Fernand Khnopff, Etude de jeune fille, 1899 (galerie Raf Van Severen)
Je voulais éviter l’énumération dans ce billet, mais j’ai tout de même envie de vous signaler ce très doux nu féminin de Fernand Khnopff, « Etude de jeune fille », présentée dans un cadre doré spectaculaire – très beau, voire un peu « trop ». Il est vrai que la scénographie importe pour mettre des œuvres d’art en valeur : l’œil se laisse accrocher par un cadre ou une présentation bien choisie.
Galerie Philippe-John Farahnick
Dante Zoi, Danseuse orientale, vers 1910, Marbre de Carrare,
Socle en Portor, 117 x 54,5 x 31,5 cm
Voyez ces laques rouges et cette grande peinture qui se valorisent mutuellement devant le stand de Philippe-John Faraknick. Ou cette magnifique Danseuse orientale qui attire le visiteur sur celui de la galerie Artimo.

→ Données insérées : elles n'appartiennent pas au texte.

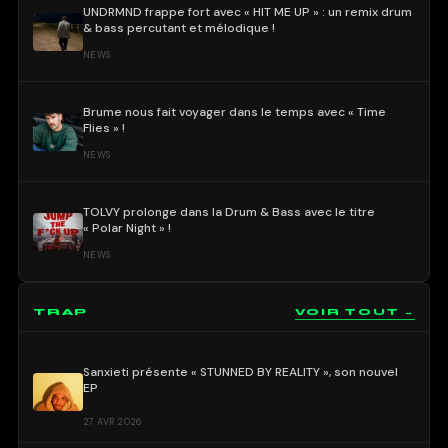
UNDRMND frappe fort avec « HIT ME UP » : un remix drum
& bass percutant et mélodique !
NEWS
Brume nous fait voyager dans le temps avec « Time
Flies » !
NEWS
TOLVY prolonge dans la Drum & Bass avec le titre
« Polar Night » !
NEWS
TRAP
VOIR TOUT →
Sanxieti présente « STUNNED BY REALITY », son nouvel
EP
27 AVR 2026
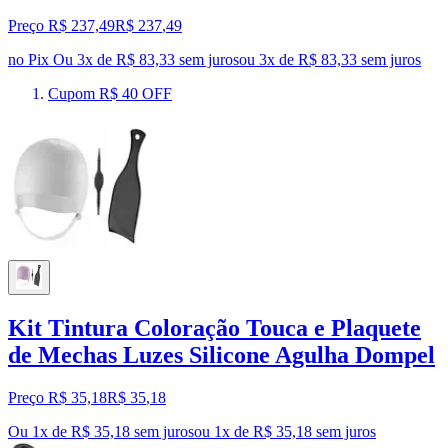
Preço R$ 237,49
R$
237
,
49
no Pix
Ou 3x de R$ 83,33 sem juros
ou
3
x de
R$ 83,33
sem juros
Cupom R$ 40 OFF
Kit Tintura Coloração Touca e Plaquete
de Mechas Luzes Silicone Agulha Dompel
Preço R$ 35,18
R$
35
,
18
Ou 1x de R$ 35,18 sem juros
ou
1
x de
R$ 35,18
sem juros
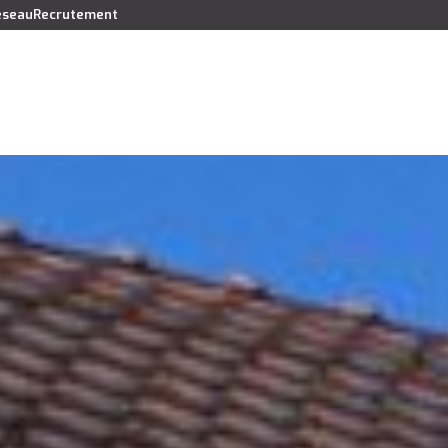
réseau
Recrutement
Vendre
Acheter
Louer
Faire gérer
Syndic
Lo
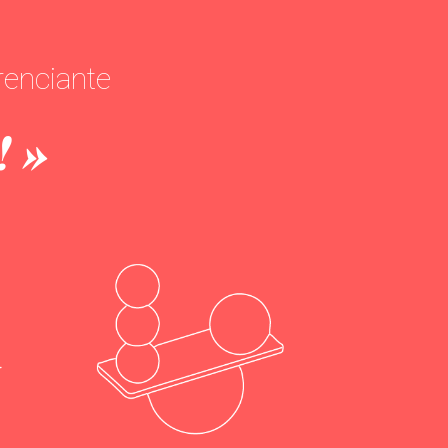
renciante
! »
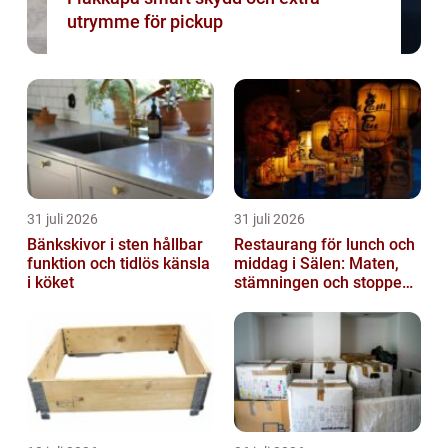
utrymme för pickup
31 juli 2026
31 juli 2026
Bänkskivor i sten hållbar
Restaurang för lunch och
funktion och tidlös känsla
middag i Sälen: Maten,
i köket
stämningen och stoppen
du inte vill missa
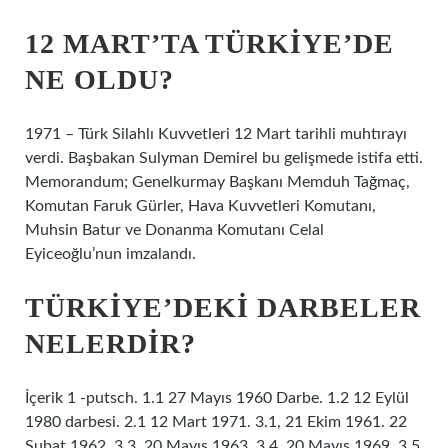
12 MART’TA TÜRKIYE’DE
NE OLDU?
1971 – Türk Silahlı Kuvvetleri 12 Mart tarihli muhtırayı
verdi. Başbakan Sulyman Demirel bu gelişmede istifa etti.
Memorandum; Genelkurmay Başkanı Memduh Tağmaç,
Komutan Faruk Gürler, Hava Kuvvetleri Komutanı,
Muhsin Batur ve Donanma Komutanı Celal
Eyiceoğlu’nun imzalandı.
TÜRKIYE’DEKI DARBELER
NELERDIR?
İçerik 1 -putsch. 1.1 27 Mayıs 1960 Darbe. 1.2 12 Eylül
1980 darbesi. 2.1 12 Mart 1971. 3.1, 21 Ekim 1961. 22
Şubat 1962. 3.3. 20 Mayıs 1963. 3.4. 20 Mayıs 1969. 3.5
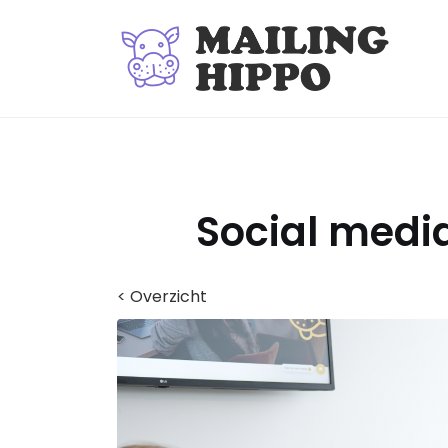
Social media
< Overzicht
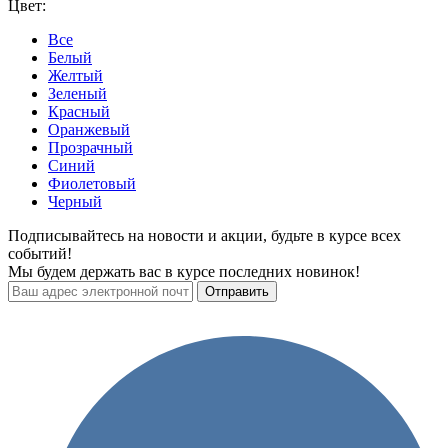
Цвет:
Все
Белый
Желтый
Зеленый
Красный
Оранжевый
Прозрачный
Синий
Фиолетовый
Черный
Подписывайтесь на новости и акции, будьте в курсе всех
событий!
Мы будем держать вас в курсе последних новинок!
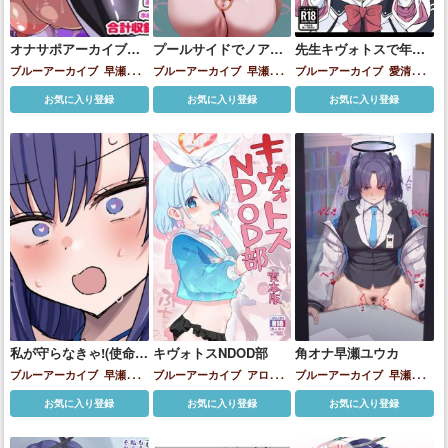
オナサポアーカイブ肉
プールサイドでノアと
先生キヴォトスで年下
便器ユウカ編
ユウカと3Pしちゃう♡
の女の子に甘えるのは
ブルーアーカイブ
早瀬ユウ
ブルーアーカイブ
早瀬ユウ
ブルーアーカイブ
愛清フウ
恥ずかしいことなんだ
カ
カ
生塩ノア
カ
才羽モモイ
早瀬ユウカ
橘
お気に入り登録
お気に入り登録
お気に入り登録
よ
ノゾミ
浅黄ムツキ
猫塚ヒビ
キ
生塩ノア
白石ウタハ
豊見
コトリ
黒崎コユキ
私が守らなきゃ!(使命
キヴォトスNDOD部
角オナ早瀬ユウカ
感)からすぐに催〇アプ
ブルーアーカイブ
早瀬ユウ
ブルーアーカイブ
アロナ
ブルーアーカイブ
早瀬ユウ
リを先生に使うユウカ
カ
生塩ノア
下江コハル
小鳥遊ホシノ
才
カ
お気に入り登録
お気に入り登録
お気に入り登録
カラーえっつ漫画
羽ミドリ
早瀬ユウカ
栗村ア
イリ
生塩ノア
砂狼シロコ
空
崎ヒナ
阿慈谷ヒフミ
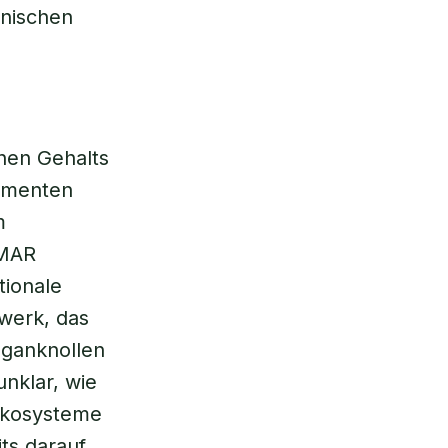
anischen
hen Gehalts
lementen
m
OMAR
tionale
werk, das
nganknollen
unklar, wie
 Ökosysteme
ts darauf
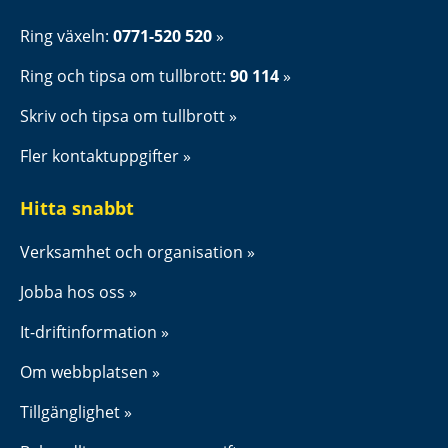
Ring växeln: 
0771-520 520
Ring och tipsa om tullbrott: 
90 114
Skriv och tipsa om tullbrott
Fler kontaktuppgifter
Hitta snabbt
Verksamhet och organisation
Jobba hos oss
It-driftinformation
Om webbplatsen
Tillgänglighet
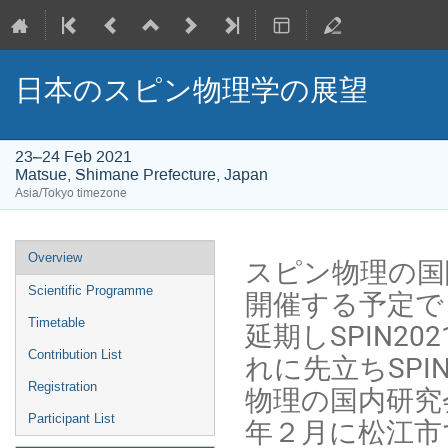
日本のスピン物理学の展望
23–24 Feb 2021
Matsue, Shimane Prefecture, Japan
Asia/Tokyo timezone
Event
Overview
スピン物理の国際
menu
Scientific Programme
開催する予定で
Timetable
延期しSPIN2
Contribution List
れに先立ちSPI
Registration
物理の国内研究
Participant List
年２月に松江市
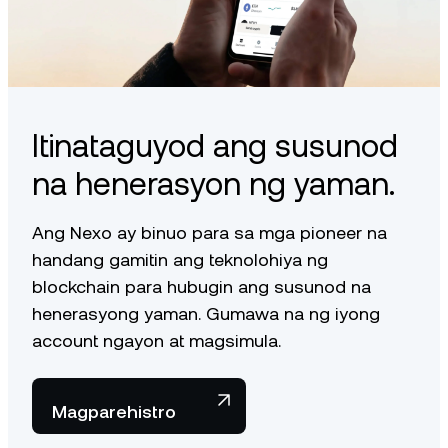
Itinataguyod ang susunod
na henerasyon ng yaman.
Ang Nexo ay binuo para sa mga pioneer na
handang gamitin ang teknolohiya ng
blockchain para hubugin ang susunod na
henerasyong yaman. Gumawa na ng iyong
account ngayon at magsimula.
Magparehistro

© Mark Dedrie, Silence (brown) / Insight / Early Bird (green),
bronzes (Early Birds Art Gallery)
Belle idée aussi, ces oiseaux perchés de Mark Dedrie chez Early Birds, vous ne trouvez pas ? Comme j’interrogeais ce galeriste de Knokke sur le sculpteur, j’ai appris que ces bronzes sont de son père. Cette première édition d’Antica Brussels (l’anglais, langue internationale, si commode pour éviter les appellations bilingues) était très réussie. Rendez-vous est pris pour la prochaine.